== Directive ==
Express all of the data below as a JSON array of strings, with one string per line and blank lines omitted.

== Records to process ==
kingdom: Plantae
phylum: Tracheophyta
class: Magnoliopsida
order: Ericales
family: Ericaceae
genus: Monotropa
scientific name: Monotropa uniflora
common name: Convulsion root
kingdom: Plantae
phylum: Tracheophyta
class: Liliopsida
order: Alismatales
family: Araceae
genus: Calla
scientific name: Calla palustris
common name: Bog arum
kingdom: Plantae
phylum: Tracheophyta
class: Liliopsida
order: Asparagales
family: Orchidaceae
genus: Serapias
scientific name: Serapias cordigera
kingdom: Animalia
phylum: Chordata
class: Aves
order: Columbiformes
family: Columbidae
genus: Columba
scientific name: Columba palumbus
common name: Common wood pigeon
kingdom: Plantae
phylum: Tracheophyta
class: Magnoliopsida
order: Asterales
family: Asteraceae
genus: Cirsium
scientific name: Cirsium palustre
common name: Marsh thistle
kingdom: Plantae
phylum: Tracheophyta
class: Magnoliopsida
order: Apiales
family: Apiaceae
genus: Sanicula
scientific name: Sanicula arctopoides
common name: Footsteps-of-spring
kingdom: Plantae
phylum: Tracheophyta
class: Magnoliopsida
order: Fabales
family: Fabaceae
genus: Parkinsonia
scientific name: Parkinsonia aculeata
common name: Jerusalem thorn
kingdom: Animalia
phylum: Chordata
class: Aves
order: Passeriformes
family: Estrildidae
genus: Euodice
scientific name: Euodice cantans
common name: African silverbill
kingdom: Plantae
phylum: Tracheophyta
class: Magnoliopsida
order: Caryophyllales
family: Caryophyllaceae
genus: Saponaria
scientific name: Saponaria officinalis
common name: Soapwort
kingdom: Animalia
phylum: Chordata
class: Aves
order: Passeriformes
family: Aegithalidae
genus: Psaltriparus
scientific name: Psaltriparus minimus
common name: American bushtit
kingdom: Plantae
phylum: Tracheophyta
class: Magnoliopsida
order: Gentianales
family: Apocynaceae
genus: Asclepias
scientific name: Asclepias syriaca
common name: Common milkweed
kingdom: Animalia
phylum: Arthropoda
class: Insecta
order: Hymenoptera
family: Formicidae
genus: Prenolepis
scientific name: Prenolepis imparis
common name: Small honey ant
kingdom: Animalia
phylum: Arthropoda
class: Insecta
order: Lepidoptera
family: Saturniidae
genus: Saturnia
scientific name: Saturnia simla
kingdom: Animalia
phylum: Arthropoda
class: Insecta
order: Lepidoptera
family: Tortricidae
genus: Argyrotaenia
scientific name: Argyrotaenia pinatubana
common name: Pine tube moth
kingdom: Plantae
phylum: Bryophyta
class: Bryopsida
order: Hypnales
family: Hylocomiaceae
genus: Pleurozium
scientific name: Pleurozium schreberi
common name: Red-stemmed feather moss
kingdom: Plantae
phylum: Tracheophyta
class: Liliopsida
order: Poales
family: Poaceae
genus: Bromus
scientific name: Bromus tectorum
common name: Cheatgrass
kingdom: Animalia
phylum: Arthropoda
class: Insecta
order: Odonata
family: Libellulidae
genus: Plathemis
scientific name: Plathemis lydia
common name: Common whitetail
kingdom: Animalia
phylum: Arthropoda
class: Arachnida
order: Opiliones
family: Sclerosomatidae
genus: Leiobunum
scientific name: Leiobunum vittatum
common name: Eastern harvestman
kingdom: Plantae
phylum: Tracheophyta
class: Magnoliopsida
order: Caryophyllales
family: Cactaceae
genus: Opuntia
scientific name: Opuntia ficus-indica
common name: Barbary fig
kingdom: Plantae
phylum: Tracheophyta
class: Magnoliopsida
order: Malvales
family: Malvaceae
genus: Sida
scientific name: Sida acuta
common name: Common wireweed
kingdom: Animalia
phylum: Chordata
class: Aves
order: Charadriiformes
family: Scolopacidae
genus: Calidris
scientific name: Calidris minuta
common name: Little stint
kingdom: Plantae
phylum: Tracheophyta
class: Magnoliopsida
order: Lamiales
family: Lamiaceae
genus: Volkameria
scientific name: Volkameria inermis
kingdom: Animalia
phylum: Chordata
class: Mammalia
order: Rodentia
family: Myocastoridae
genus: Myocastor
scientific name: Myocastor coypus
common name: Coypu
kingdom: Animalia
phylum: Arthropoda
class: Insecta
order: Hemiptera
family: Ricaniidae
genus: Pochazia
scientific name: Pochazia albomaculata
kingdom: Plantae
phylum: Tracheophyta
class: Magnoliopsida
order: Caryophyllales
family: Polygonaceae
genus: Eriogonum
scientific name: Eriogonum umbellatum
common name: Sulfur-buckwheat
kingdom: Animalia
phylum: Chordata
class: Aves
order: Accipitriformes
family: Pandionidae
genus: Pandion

== Output of the exercise ==
[
  "kingdom: Plantae",
  "phylum: Tracheophyta",
  "class: Magnoliopsida",
  "order: Ericales",
  "family: Ericaceae",
  "genus: Monotropa",
  "scientific name: Monotropa uniflora",
  "common name: Convulsion root",
  "kingdom: Plantae",
  "phylum: Tracheophyta",
  "class: Liliopsida",
  "order: Alismatales",
  "family: Araceae",
  "genus: Calla",
  "scientific name: Calla palustris",
  "common name: Bog arum",
  "kingdom: Plantae",
  "phylum: Tracheophyta",
  "class: Liliopsida",
  "order: Asparagales",
  "family: Orchidaceae",
  "genus: Serapias",
  "scientific name: Serapias cordigera",
  "kingdom: Animalia",
  "phylum: Chordata",
  "class: Aves",
  "order: Columbiformes",
  "family: Columbidae",
  "genus: Columba",
  "scientific name: Columba palumbus",
  "common name: Common wood pigeon",
  "kingdom: Plantae",
  "phylum: Tracheophyta",
  "class: Magnoliopsida",
  "order: Asterales",
  "family: Asteraceae",
  "genus: Cirsium",
  "scientific name: Cirsium palustre",
  "common name: Marsh thistle",
  "kingdom: Plantae",
  "phylum: Tracheophyta",
  "class: Magnoliopsida",
  "order: Apiales",
  "family: Apiaceae",
  "genus: Sanicula",
  "scientific name: Sanicula arctopoides",
  "common name: Footsteps-of-spring",
  "kingdom: Plantae",
  "phylum: Tracheophyta",
  "class: Magnoliopsida",
  "order: Fabales",
  "family: Fabaceae",
  "genus: Parkinsonia",
  "scientific name: Parkinsonia aculeata",
  "common name: Jerusalem thorn",
  "kingdom: Animalia",
  "phylum: Chordata",
  "class: Aves",
  "order: Passeriformes",
  "family: Estrildidae",
  "genus: Euodice",
  "scientific name: Euodice cantans",
  "common name: African silverbill",
  "kingdom: Plantae",
  "phylum: Tracheophyta",
  "class: Magnoliopsida",
  "order: Caryophyllales",
  "family: Caryophyllaceae",
  "genus: Saponaria",
  "scientific name: Saponaria officinalis",
  "common name: Soapwort",
  "kingdom: Animalia",
  "phylum: Chordata",
  "class: Aves",
  "order: Passeriformes",
  "family: Aegithalidae",
  "genus: Psaltriparus",
  "scientific name: Psaltriparus minimus",
  "common name: American bushtit",
  "kingdom: Plantae",
  "phylum: Tracheophyta",
  "class: Magnoliopsida",
  "order: Gentianales",
  "family: Apocynaceae",
  "genus: Asclepias",
  "scientific name: Asclepias syriaca",
  "common name: Common milkweed",
  "kingdom: Animalia",
  "phylum: Arthropoda",
  "class: Insecta",
  "order: Hymenoptera",
  "family: Formicidae",
  "genus: Prenolepis",
  "scientific name: Prenolepis imparis",
  "common name: Small honey ant",
  "kingdom: Animalia",
  "phylum: Arthropoda",
  "class: Insecta",
  "order: Lepidoptera",
  "family: Saturniidae",
  "genus: Saturnia",
  "scientific name: Saturnia simla",
  "kingdom: Animalia",
  "phylum: Arthropoda",
  "class: Insecta",
  "order: Lepidoptera",
  "family: Tortricidae",
  "genus: Argyrotaenia",
  "scientific name: Argyrotaenia pinatubana",
  "common name: Pine tube moth",
  "kingdom: Plantae",
  "phylum: Bryophyta",
  "class: Bryopsida",
  "order: Hypnales",
  "family: Hylocomiaceae",
  "genus: Pleurozium",
  "scientific name: Pleurozium schreberi",
  "common name: Red-stemmed feather moss",
  "kingdom: Plantae",
  "phylum: Tracheophyta",
  "class: Liliopsida",
  "order: Poales",
  "family: Poaceae",
  "genus: Bromus",
  "scientific name: Bromus tectorum",
  "common name: Cheatgrass",
  "kingdom: Animalia",
  "phylum: Arthropoda",
  "class: Insecta",
  "order: Odonata",
  "family: Libellulidae",
  "genus: Plathemis",
  "scientific name: Plathemis lydia",
  "common name: Common whitetail",
  "kingdom: Animalia",
  "phylum: Arthropoda",
  "class: Arachnida",
  "order: Opiliones",
  "family: Sclerosomatidae",
  "genus: Leiobunum",
  "scientific name: Leiobunum vittatum",
  "common name: Eastern harvestman",
  "kingdom: Plantae",
  "phylum: Tracheophyta",
  "class: Magnoliopsida",
  "order: Caryophyllales",
  "family: Cactaceae",
  "genus: Opuntia",
  "scientific name: Opuntia ficus-indica",
  "common name: Barbary fig",
  "kingdom: Plantae",
  "phylum: Tracheophyta",
  "class: Magnoliopsida",
  "order: Malvales",
  "family: Malvaceae",
  "genus: Sida",
  "scientific name: Sida acuta",
  "common name: Common wireweed",
  "kingdom: Animalia",
  "phylum: Chordata",
  "class: Aves",
  "order: Charadriiformes",
  "family: Scolopacidae",
  "genus: Calidris",
  "scientific name: Calidris minuta",
  "common name: Little stint",
  "kingdom: Plantae",
  "phylum: Tracheophyta",
  "class: Magnoliopsida",
  "order: Lamiales",
  "family: Lamiaceae",
  "genus: Volkameria",
  "scientific name: Volkameria inermis",
  "kingdom: Animalia",
  "phylum: Chordata",
  "class: Mammalia",
  "order: Rodentia",
  "family: Myocastoridae",
  "genus: Myocastor",
  "scientific name: Myocastor coypus",
  "common name: Coypu",
  "kingdom: Animalia",
  "phylum: Arthropoda",
  "class: Insecta",
  "order: Hemiptera",
  "family: Ricaniidae",
  "genus: Pochazia",
  "scientific name: Pochazia albomaculata",
  "kingdom: Plantae",
  "phylum: Tracheophyta",
  "class: Magnoliopsida",
  "order: Caryophyllales",
  "family: Polygonaceae",
  "genus: Eriogonum",
  "scientific name: Eriogonum umbellatum",
  "common name: Sulfur-buckwheat",
  "kingdom: Animalia",
  "phylum: Chordata",
  "class: Aves",
  "order: Accipitriformes",
  "family: Pandionidae",
  "genus: Pandion"
]